* **EXERCISE BRIEF**: Return all lines of the listing below that carry the word "size".

* **DATA FOR PROCESSING**:
# # # # #

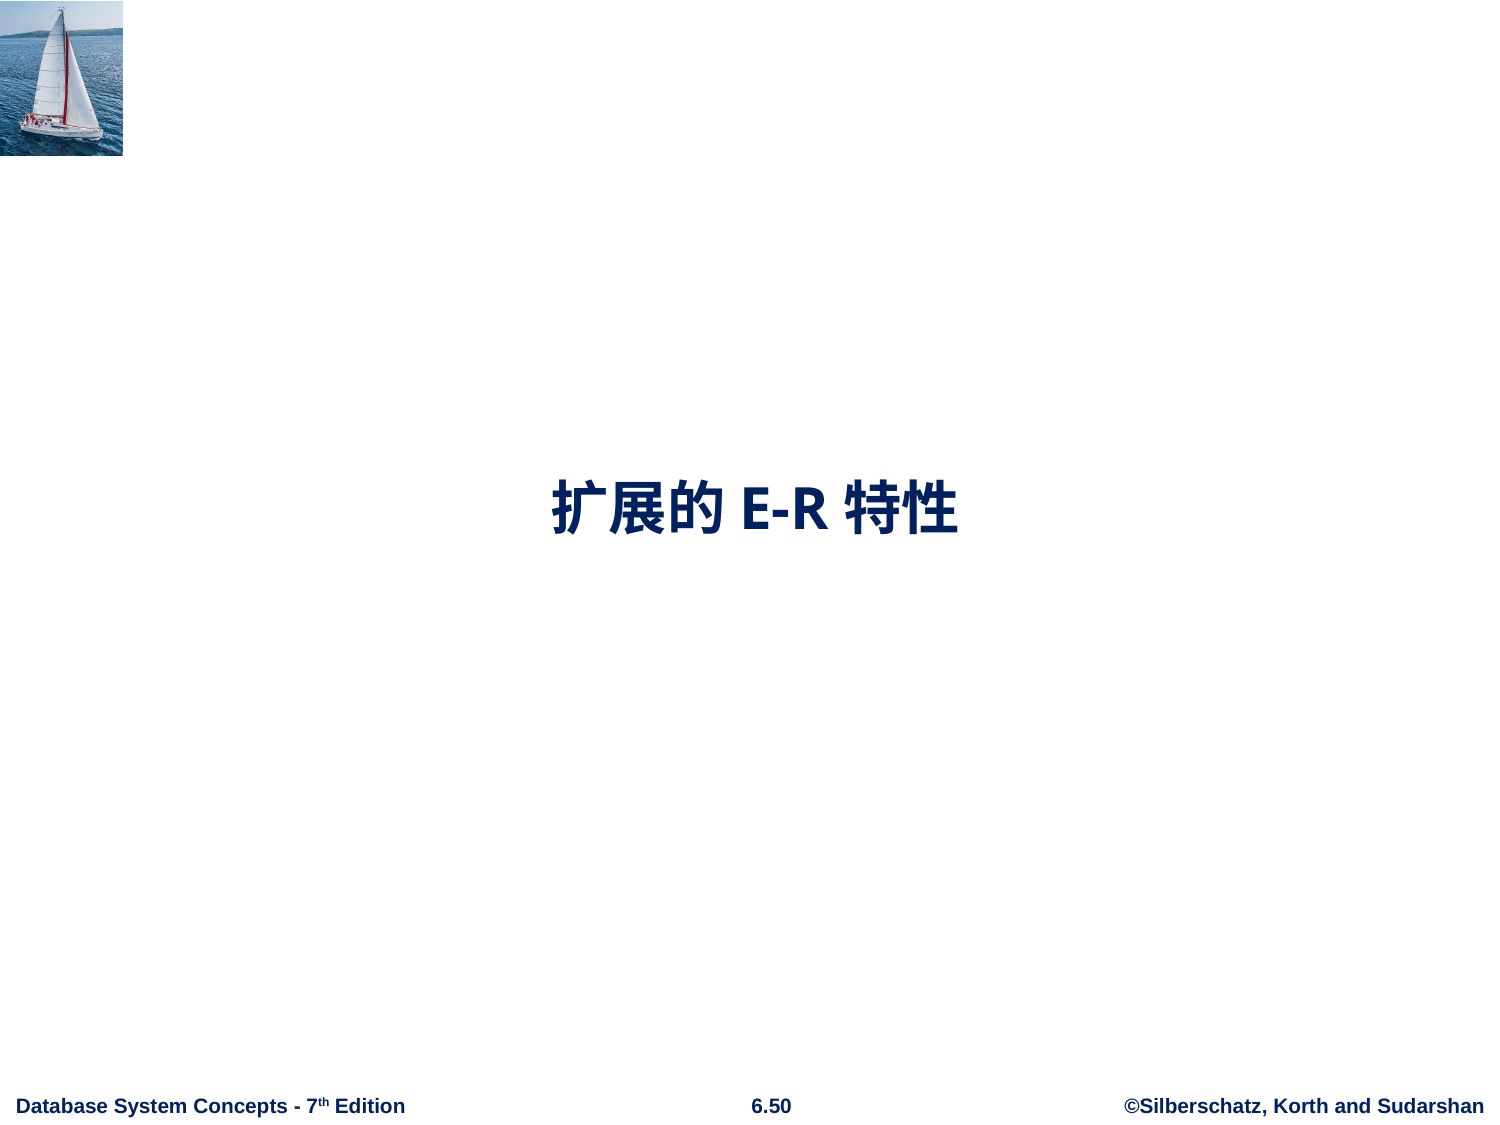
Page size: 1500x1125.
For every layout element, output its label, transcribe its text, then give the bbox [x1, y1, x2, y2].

# # # # #

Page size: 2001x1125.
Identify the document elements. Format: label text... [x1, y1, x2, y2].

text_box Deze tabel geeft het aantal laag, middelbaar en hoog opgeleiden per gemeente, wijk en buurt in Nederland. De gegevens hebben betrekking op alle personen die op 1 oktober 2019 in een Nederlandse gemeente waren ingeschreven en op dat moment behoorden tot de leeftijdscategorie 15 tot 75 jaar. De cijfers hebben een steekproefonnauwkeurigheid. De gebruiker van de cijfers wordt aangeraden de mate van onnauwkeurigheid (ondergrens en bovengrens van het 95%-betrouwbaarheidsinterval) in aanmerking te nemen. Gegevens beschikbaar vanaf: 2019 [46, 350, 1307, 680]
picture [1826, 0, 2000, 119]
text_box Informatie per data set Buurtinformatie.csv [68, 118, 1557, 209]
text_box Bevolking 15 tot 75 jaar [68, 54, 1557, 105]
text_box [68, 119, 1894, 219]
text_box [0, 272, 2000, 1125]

# # # # #

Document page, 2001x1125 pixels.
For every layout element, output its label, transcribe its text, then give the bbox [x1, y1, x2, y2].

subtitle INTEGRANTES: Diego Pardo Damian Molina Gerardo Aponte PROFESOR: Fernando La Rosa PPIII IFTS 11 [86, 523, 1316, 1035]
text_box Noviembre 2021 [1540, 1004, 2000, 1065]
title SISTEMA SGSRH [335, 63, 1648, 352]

# # # # #

* **ANSWER FOR THE TASK**:
Page size: 1500x1125.
Page size: 2001x1125.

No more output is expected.